Page images and extracted text

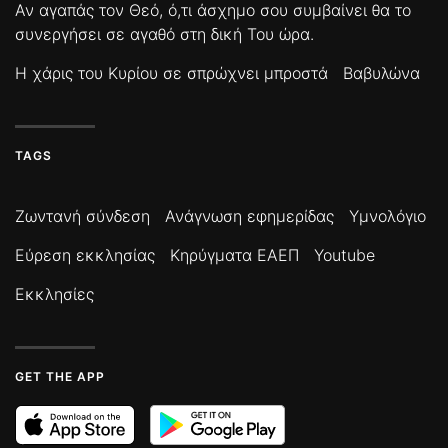
Αν αγαπάς τον Θεό, ό,τι άσχημο σου συμβαίνει θα το
συνεργήσει σε αγαθό στη δική Του ώρα.
Η χάρις του Κυρίου σε σπρώχνει μπροστά
Βαβυλώνα
TAGS
Ζωντανή σύνδεση
Ανάγνωση εφημερίδας
Υμνολόγιο
Εύρεση εκκλησίας
Κηρύγματα ΕΑΕΠ
Youtube
Εκκλησίες
GET THE APP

EXERCISE BRIEF
The answer must reproduce every line of the records above exactly, with all pictures left out.

REPLY
Αν αγαπάς τον Θεό, ό,τι άσχημο σου συμβαίνει θα το
συνεργήσει σε αγαθό στη δική Του ώρα.
Η χάρις του Κυρίου σε σπρώχνει μπροστά
Βαβυλώνα
TAGS
Ζωντανή σύνδεση
Ανάγνωση εφημερίδας
Υμνολόγιο
Εύρεση εκκλησίας
Κηρύγματα ΕΑΕΠ
Youtube
Εκκλησίες
GET THE APP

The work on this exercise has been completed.